Similarly, TDS on cash withdrawals of over Rs 1 crore, not large enough sum for even small businesses, may cause slowdown. The government should not be in a hurry to digitalise economy. Cash is the fastest transaction method. Linking it to black money – simply meaning untaxed – is misnomer. Let the cash lubricate and speed up economy. Digitalisation should be a normal and automatic process. There are apprehensions too for digitalization as many Aadhar-linked accounts are stated to have been defrauded. Government needs to go slow and withdraw such strange rules that make dealings and tax filing cumbersome.

It was expected that the FM would say some words on abolishing income-tax. Instead increasing rates to 42.7%, for an income over Rs 5 crore does not bode well. High taxes reduce disposable income and are dampener for the people to consume. She has still time to review it. Indian economy needs simplicity in the tax administration. More is the rigmarole, more the complication for the economy. The NDA-I had started on a good note. The FM should continue that. Besides, those who have been let off up to Rs 5 lakh income should be allowed not to file tax returns. This only burdens the tax office with more clutter and little benefit. Another correction in the system should be to allow taxes, as of now, to be calculated at Rs 5 lakh instead of forcing those who earn a rupee above it to pay from the base rate of Rs 2.5 lakh. This is dichotomy and is not a good sign for tax administration. This drains a taxpayer of huge sum to feed an oversized government at the cost of the economy. Sooner, the FM does it, would be better for all – taxpayers, tax administrators and the market. Politically too it would soothe the voters, who have, as the FM in the opening paragraph said, overwhelmingly supported the Modi government, “putting the nation first”. A small gift would have larger dividend.

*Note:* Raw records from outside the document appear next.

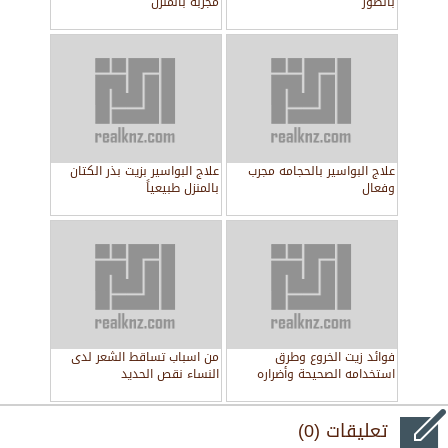
بالصور
مجربة بالمنزل
علاج البواسير بالحجامه مجرب
علاج البواسير بزيت بذر الكتان
وفعال
بالمنزل طبيعياً
فوائد زيت الخروع وطرق
من اسباب تساقط الشعر لدى
استخدامه الصحيحة وأضراره
النساء نقص الحديد
تعليقات (0)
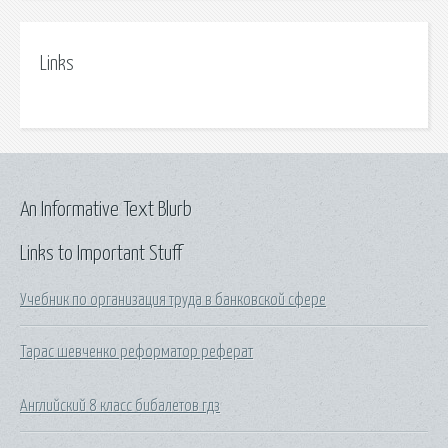
Links
An Informative Text Blurb
Links to Important Stuff
Учебник по организация труда в банковской сфере
Тарас шевченко реформатор реферат
Английский 8 класс бибалетов гдз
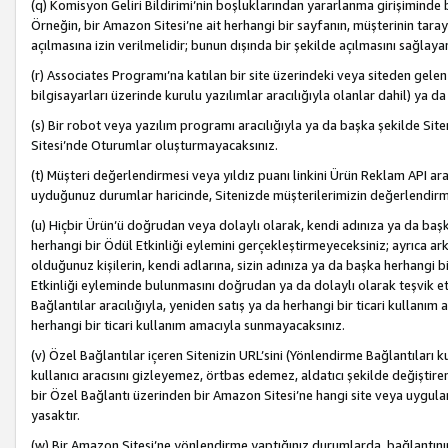
(q) Komisyon Geliri Bildirimi’nin boşluklarından yararlanma girişiminde
Örneğin, bir Amazon Sitesi’ne ait herhangi bir sayfanın, müşterinin tara
açılmasına izin verilmelidir; bunun dışında bir şekilde açılmasını sağlay
(r) Associates Programı’na katılan bir site üzerindeki veya siteden gele
bilgisayarları üzerinde kurulu yazılımlar aracılığıyla olanlar dahil) ya 
(s) Bir robot veya yazılım programı aracılığıyla ya da başka şekilde 
Sitesi’nde Oturumlar oluşturmayacaksınız.
(t) Müşteri değerlendirmesi veya yıldız puanı linkini Ürün Reklam API aracı
uyduğunuz durumlar haricinde, Sitenizde müşterilerimizin değerlendirme
(u) Hiçbir Ürün’ü doğrudan veya dolaylı olarak, kendi adınıza ya da başk
herhangi bir Ödül Etkinliği eylemini gerçekleştirmeyeceksiniz; ayrıca arkada
olduğunuz kişilerin, kendi adlarına, sizin adınıza ya da başka herhangi b
Etkinliği eyleminde bulunmasını doğrudan ya da dolaylı olarak teşvik 
Bağlantılar aracılığıyla, yeniden satış ya da herhangi bir ticari kullanı
herhangi bir ticari kullanım amacıyla sunmayacaksınız.
(v) Özel Bağlantılar içeren Sitenizin URL’sini (Yönlendirme Bağlantıları 
kullanıcı aracısını gizleyemez, örtbas edemez, aldatıcı şekilde değişti
bir Özel Bağlantı üzerinden bir Amazon Sitesi’ne hangi site veya uygula
yasaktır.
(w) Bir Amazon Sitesi’ne yönlendirme yaptığınız durumlarda, bağlantının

Taxing the bank deposits does not suit the welfare nature of Narendra Modi government. It may give small revenues but it causes immense hardship to those who save. Savings, the FM says, has to be encouraged to boost the economy. The TDS and low interest rates dampen the enthusiasm of the savers. Her words must match the deeds. It’s a necessity not only for the savers but for a nation that is pining for funds. If savings are taken care of, the government would not have to look for borrowings abroad as the FM’s speech indicate to spur growth and fiscal management. This swadeshi move would make easy finance available to government and save forex.

The FM may need to do some rework, to contain inflation, which after this budget, is likely to rise to 5%. For a $5 trillion economy in nine years, it would require a growth rate of at least 11% not 8% as the Economic Survey indicated. With a little vision, the budget 2019-20 can become the real growth propeller and effectively deviate from the residues of Nehruvian economy.